WORK INSTRUCTION
Send back the whole listing untouched.

THE RECORDS
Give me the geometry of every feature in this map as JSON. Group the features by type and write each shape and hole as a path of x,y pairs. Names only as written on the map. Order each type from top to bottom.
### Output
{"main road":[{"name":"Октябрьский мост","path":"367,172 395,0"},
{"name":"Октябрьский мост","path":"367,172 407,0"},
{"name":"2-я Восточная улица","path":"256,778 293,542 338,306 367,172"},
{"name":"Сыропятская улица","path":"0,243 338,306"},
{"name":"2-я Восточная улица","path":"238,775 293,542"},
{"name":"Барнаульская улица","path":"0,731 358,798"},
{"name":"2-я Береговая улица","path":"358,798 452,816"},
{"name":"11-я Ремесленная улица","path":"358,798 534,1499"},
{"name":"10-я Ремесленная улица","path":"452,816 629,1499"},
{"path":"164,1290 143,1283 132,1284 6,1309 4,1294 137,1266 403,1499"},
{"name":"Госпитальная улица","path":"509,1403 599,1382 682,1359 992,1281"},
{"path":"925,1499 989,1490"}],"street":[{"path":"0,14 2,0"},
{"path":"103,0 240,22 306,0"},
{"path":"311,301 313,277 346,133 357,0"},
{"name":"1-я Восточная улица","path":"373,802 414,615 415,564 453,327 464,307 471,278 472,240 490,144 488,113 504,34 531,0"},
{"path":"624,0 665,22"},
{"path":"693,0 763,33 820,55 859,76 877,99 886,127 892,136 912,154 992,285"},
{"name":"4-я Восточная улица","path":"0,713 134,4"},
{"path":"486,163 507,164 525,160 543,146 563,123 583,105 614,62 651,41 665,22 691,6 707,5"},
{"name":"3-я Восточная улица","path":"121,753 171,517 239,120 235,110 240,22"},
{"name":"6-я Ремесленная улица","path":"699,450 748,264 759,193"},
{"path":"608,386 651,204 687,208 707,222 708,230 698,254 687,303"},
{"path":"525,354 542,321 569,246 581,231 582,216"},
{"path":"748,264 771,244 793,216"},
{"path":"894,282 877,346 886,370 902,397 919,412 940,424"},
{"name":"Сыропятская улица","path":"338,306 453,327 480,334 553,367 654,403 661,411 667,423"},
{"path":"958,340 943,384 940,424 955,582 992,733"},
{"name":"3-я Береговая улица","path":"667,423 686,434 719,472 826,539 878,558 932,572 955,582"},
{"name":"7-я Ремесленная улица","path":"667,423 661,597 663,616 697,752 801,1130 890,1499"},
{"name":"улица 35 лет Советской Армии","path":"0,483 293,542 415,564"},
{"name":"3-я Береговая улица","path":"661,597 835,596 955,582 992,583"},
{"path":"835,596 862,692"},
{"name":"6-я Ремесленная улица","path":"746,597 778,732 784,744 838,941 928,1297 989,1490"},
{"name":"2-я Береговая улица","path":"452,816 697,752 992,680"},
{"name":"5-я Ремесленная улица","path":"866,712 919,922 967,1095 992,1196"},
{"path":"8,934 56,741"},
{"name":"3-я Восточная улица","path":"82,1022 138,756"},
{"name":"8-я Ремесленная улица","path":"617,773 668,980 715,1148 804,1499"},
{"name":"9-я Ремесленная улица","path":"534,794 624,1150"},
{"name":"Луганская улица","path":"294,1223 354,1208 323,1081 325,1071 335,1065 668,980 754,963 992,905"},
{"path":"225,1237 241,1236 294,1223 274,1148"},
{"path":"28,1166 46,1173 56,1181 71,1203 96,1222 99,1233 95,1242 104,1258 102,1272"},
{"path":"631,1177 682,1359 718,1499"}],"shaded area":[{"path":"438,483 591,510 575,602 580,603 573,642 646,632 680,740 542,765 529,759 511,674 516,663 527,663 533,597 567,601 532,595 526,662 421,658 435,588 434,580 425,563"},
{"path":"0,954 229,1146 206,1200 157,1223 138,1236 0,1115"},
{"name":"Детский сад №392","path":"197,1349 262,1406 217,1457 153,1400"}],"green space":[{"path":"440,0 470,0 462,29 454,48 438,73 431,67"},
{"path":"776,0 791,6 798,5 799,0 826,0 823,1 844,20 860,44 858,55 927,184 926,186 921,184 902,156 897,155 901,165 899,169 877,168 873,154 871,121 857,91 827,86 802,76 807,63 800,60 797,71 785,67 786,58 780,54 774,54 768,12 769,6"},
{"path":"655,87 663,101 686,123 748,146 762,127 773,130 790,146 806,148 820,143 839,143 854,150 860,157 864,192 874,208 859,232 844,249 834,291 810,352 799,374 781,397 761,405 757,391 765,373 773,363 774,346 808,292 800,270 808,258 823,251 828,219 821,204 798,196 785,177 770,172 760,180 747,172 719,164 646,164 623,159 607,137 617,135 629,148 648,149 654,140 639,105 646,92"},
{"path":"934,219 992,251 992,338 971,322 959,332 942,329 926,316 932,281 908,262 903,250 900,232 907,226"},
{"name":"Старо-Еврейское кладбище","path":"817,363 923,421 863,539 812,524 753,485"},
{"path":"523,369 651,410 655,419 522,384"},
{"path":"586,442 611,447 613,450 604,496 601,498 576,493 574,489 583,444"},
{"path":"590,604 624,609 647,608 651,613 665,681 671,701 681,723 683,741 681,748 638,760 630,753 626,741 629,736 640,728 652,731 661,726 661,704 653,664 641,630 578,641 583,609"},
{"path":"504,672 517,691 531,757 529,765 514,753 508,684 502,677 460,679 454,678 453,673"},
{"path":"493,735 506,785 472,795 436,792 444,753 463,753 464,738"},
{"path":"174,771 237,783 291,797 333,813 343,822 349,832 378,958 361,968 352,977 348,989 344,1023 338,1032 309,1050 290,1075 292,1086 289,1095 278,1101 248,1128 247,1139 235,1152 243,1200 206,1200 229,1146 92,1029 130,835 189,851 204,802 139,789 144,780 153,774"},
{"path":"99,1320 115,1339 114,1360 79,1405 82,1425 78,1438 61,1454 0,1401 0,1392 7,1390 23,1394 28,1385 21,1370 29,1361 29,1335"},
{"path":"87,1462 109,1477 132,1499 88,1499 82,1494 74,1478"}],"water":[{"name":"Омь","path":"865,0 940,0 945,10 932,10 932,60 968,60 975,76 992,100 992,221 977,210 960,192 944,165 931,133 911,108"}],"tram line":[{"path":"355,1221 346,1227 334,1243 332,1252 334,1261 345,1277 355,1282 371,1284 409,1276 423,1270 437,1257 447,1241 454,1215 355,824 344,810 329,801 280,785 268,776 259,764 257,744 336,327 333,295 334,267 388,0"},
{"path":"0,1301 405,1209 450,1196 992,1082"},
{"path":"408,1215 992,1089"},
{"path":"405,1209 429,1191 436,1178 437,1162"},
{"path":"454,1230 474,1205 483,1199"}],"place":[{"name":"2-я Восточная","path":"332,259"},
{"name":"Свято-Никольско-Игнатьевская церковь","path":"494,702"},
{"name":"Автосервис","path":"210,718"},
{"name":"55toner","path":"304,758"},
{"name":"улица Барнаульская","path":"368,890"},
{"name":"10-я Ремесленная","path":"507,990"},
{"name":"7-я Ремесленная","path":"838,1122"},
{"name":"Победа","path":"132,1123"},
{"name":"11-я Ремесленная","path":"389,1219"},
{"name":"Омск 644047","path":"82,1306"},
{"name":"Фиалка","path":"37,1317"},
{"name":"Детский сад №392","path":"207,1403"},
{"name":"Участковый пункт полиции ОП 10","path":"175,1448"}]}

SOLUTION TO THIS EXERCISE
Give me the geometry of every feature in this map as JSON. Group the features by type and write each shape and hole as a path of x,y pairs. Names only as written on the map. Order each type from top to bottom.
### Output
{"main road":[{"name":"Октябрьский мост","path":"367,172 395,0"},
{"name":"Октябрьский мост","path":"367,172 407,0"},
{"name":"2-я Восточная улица","path":"256,778 293,542 338,306 367,172"},
{"name":"Сыропятская улица","path":"0,243 338,306"},
{"name":"2-я Восточная улица","path":"238,775 293,542"},
{"name":"Барнаульская улица","path":"0,731 358,798"},
{"name":"2-я Береговая улица","path":"358,798 452,816"},
{"name":"11-я Ремесленная улица","path":"358,798 534,1499"},
{"name":"10-я Ремесленная улица","path":"452,816 629,1499"},
{"path":"164,1290 143,1283 132,1284 6,1309 4,1294 137,1266 403,1499"},
{"name":"Госпитальная улица","path":"509,1403 599,1382 682,1359 992,1281"},
{"path":"925,1499 989,1490"}],"street":[{"path":"0,14 2,0"},
{"path":"103,0 240,22 306,0"},
{"path":"311,301 313,277 346,133 357,0"},
{"name":"1-я Восточная улица","path":"373,802 414,615 415,564 453,327 464,307 471,278 472,240 490,144 488,113 504,34 531,0"},
{"path":"624,0 665,22"},
{"path":"693,0 763,33 820,55 859,76 877,99 886,127 892,136 912,154 992,285"},
{"name":"4-я Восточная улица","path":"0,713 134,4"},
{"path":"486,163 507,164 525,160 543,146 563,123 583,105 614,62 651,41 665,22 691,6 707,5"},
{"name":"3-я Восточная улица","path":"121,753 171,517 239,120 235,110 240,22"},
{"name":"6-я Ремесленная улица","path":"699,450 748,264 759,193"},
{"path":"608,386 651,204 687,208 707,222 708,230 698,254 687,303"},
{"path":"525,354 542,321 569,246 581,231 582,216"},
{"path":"748,264 771,244 793,216"},
{"path":"894,282 877,346 886,370 902,397 919,412 940,424"},
{"name":"Сыропятская улица","path":"338,306 453,327 480,334 553,367 654,403 661,411 667,423"},
{"path":"958,340 943,384 940,424 955,582 992,733"},
{"name":"3-я Береговая улица","path":"667,423 686,434 719,472 826,539 878,558 932,572 955,582"},
{"name":"7-я Ремесленная улица","path":"667,423 661,597 663,616 697,752 801,1130 890,1499"},
{"name":"улица 35 лет Советской Армии","path":"0,483 293,542 415,564"},
{"name":"3-я Береговая улица","path":"661,597 835,596 955,582 992,583"},
{"path":"835,596 862,692"},
{"name":"6-я Ремесленная улица","path":"746,597 778,732 784,744 838,941 928,1297 989,1490"},
{"name":"2-я Береговая улица","path":"452,816 697,752 992,680"},
{"name":"5-я Ремесленная улица","path":"866,712 919,922 967,1095 992,1196"},
{"path":"8,934 56,741"},
{"name":"3-я Восточная улица","path":"82,1022 138,756"},
{"name":"8-я Ремесленная улица","path":"617,773 668,980 715,1148 804,1499"},
{"name":"9-я Ремесленная улица","path":"534,794 624,1150"},
{"name":"Луганская улица","path":"294,1223 354,1208 323,1081 325,1071 335,1065 668,980 754,963 992,905"},
{"path":"225,1237 241,1236 294,1223 274,1148"},
{"path":"28,1166 46,1173 56,1181 71,1203 96,1222 99,1233 95,1242 104,1258 102,1272"},
{"path":"631,1177 682,1359 718,1499"}],"shaded area":[{"path":"438,483 591,510 575,602 580,603 573,642 646,632 680,740 542,765 529,759 511,674 516,663 527,663 533,597 567,601 532,595 526,662 421,658 435,588 434,580 425,563"},
{"path":"0,954 229,1146 206,1200 157,1223 138,1236 0,1115"},
{"name":"Детский сад №392","path":"197,1349 262,1406 217,1457 153,1400"}],"green space":[{"path":"440,0 470,0 462,29 454,48 438,73 431,67"},
{"path":"776,0 791,6 798,5 799,0 826,0 823,1 844,20 860,44 858,55 927,184 926,186 921,184 902,156 897,155 901,165 899,169 877,168 873,154 871,121 857,91 827,86 802,76 807,63 800,60 797,71 785,67 786,58 780,54 774,54 768,12 769,6"},
{"path":"655,87 663,101 686,123 748,146 762,127 773,130 790,146 806,148 820,143 839,143 854,150 860,157 864,192 874,208 859,232 844,249 834,291 810,352 799,374 781,397 761,405 757,391 765,373 773,363 774,346 808,292 800,270 808,258 823,251 828,219 821,204 798,196 785,177 770,172 760,180 747,172 719,164 646,164 623,159 607,137 617,135 629,148 648,149 654,140 639,105 646,92"},
{"path":"934,219 992,251 992,338 971,322 959,332 942,329 926,316 932,281 908,262 903,250 900,232 907,226"},
{"name":"Старо-Еврейское кладбище","path":"817,363 923,421 863,539 812,524 753,485"},
{"path":"523,369 651,410 655,419 522,384"},
{"path":"586,442 611,447 613,450 604,496 601,498 576,493 574,489 583,444"},
{"path":"590,604 624,609 647,608 651,613 665,681 671,701 681,723 683,741 681,748 638,760 630,753 626,741 629,736 640,728 652,731 661,726 661,704 653,664 641,630 578,641 583,609"},
{"path":"504,672 517,691 531,757 529,765 514,753 508,684 502,677 460,679 454,678 453,673"},
{"path":"493,735 506,785 472,795 436,792 444,753 463,753 464,738"},
{"path":"174,771 237,783 291,797 333,813 343,822 349,832 378,958 361,968 352,977 348,989 344,1023 338,1032 309,1050 290,1075 292,1086 289,1095 278,1101 248,1128 247,1139 235,1152 243,1200 206,1200 229,1146 92,1029 130,835 189,851 204,802 139,789 144,780 153,774"},
{"path":"99,1320 115,1339 114,1360 79,1405 82,1425 78,1438 61,1454 0,1401 0,1392 7,1390 23,1394 28,1385 21,1370 29,1361 29,1335"},
{"path":"87,1462 109,1477 132,1499 88,1499 82,1494 74,1478"}],"water":[{"name":"Омь","path":"865,0 940,0 945,10 932,10 932,60 968,60 975,76 992,100 992,221 977,210 960,192 944,165 931,133 911,108"}],"tram line":[{"path":"355,1221 346,1227 334,1243 332,1252 334,1261 345,1277 355,1282 371,1284 409,1276 423,1270 437,1257 447,1241 454,1215 355,824 344,810 329,801 280,785 268,776 259,764 257,744 336,327 333,295 334,267 388,0"},
{"path":"0,1301 405,1209 450,1196 992,1082"},
{"path":"408,1215 992,1089"},
{"path":"405,1209 429,1191 436,1178 437,1162"},
{"path":"454,1230 474,1205 483,1199"}],"place":[{"name":"2-я Восточная","path":"332,259"},
{"name":"Свято-Никольско-Игнатьевская церковь","path":"494,702"},
{"name":"Автосервис","path":"210,718"},
{"name":"55toner","path":"304,758"},
{"name":"улица Барнаульская","path":"368,890"},
{"name":"10-я Ремесленная","path":"507,990"},
{"name":"7-я Ремесленная","path":"838,1122"},
{"name":"Победа","path":"132,1123"},
{"name":"11-я Ремесленная","path":"389,1219"},
{"name":"Омск 644047","path":"82,1306"},
{"name":"Фиалка","path":"37,1317"},
{"name":"Детский сад №392","path":"207,1403"},
{"name":"Участковый пункт полиции ОП 10","path":"175,1448"}]}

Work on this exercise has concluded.